EXERCISE MATERIALS |
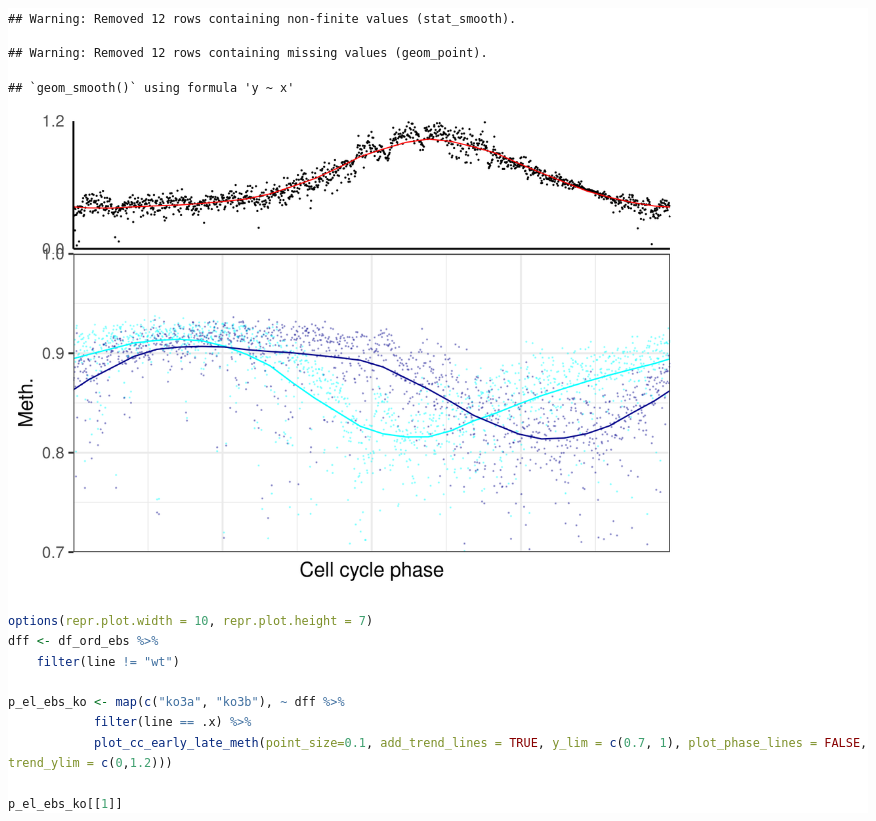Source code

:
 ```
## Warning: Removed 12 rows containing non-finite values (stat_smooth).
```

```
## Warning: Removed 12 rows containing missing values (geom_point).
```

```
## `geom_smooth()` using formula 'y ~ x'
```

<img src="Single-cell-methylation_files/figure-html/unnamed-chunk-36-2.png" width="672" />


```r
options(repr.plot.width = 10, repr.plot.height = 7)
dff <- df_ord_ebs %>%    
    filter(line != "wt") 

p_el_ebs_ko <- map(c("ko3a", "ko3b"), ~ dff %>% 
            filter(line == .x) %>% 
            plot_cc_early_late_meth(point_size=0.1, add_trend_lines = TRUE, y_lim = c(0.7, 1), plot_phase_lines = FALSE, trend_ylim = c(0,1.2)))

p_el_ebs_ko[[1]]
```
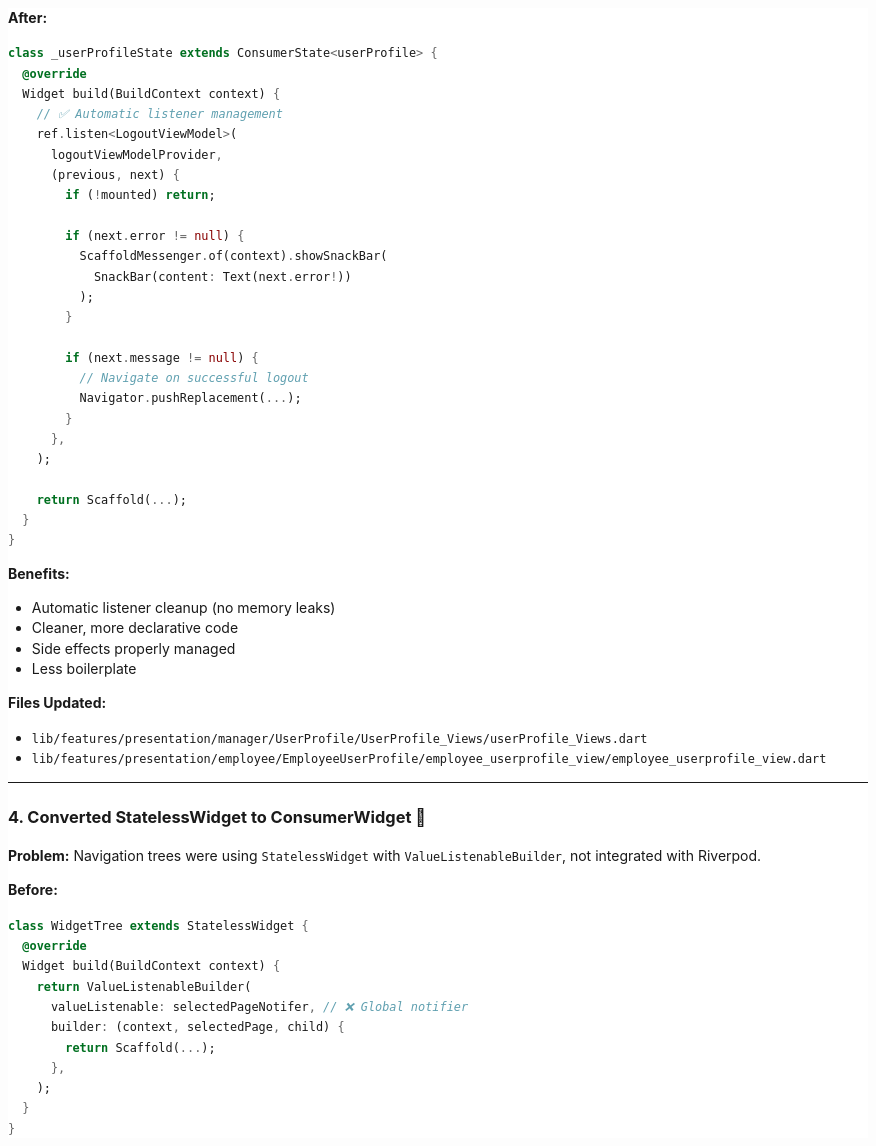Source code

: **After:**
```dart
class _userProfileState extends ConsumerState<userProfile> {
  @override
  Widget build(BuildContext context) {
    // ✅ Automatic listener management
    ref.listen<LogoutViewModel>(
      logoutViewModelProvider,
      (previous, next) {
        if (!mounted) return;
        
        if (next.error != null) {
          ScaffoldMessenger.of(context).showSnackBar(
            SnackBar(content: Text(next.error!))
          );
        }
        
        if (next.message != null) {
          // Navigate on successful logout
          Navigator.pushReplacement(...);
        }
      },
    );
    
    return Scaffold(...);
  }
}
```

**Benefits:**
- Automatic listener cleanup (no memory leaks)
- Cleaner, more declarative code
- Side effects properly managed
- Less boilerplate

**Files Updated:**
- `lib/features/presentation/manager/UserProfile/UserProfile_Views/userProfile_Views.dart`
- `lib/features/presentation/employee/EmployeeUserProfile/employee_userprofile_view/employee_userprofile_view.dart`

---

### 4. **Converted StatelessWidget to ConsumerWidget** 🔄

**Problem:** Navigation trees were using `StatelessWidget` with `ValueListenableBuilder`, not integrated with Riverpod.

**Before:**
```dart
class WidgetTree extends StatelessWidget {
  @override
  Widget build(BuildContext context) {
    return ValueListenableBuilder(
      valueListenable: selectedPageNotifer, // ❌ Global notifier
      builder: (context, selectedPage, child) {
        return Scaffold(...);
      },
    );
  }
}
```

GOAL OF THE EXERCISE | Extract every line of the records above that contains the word "values".

RESPONSE FOR THIS EXERCISE |
## Warning: Removed 12 rows containing non-finite values (stat_smooth).
## Warning: Removed 12 rows containing missing values (geom_point).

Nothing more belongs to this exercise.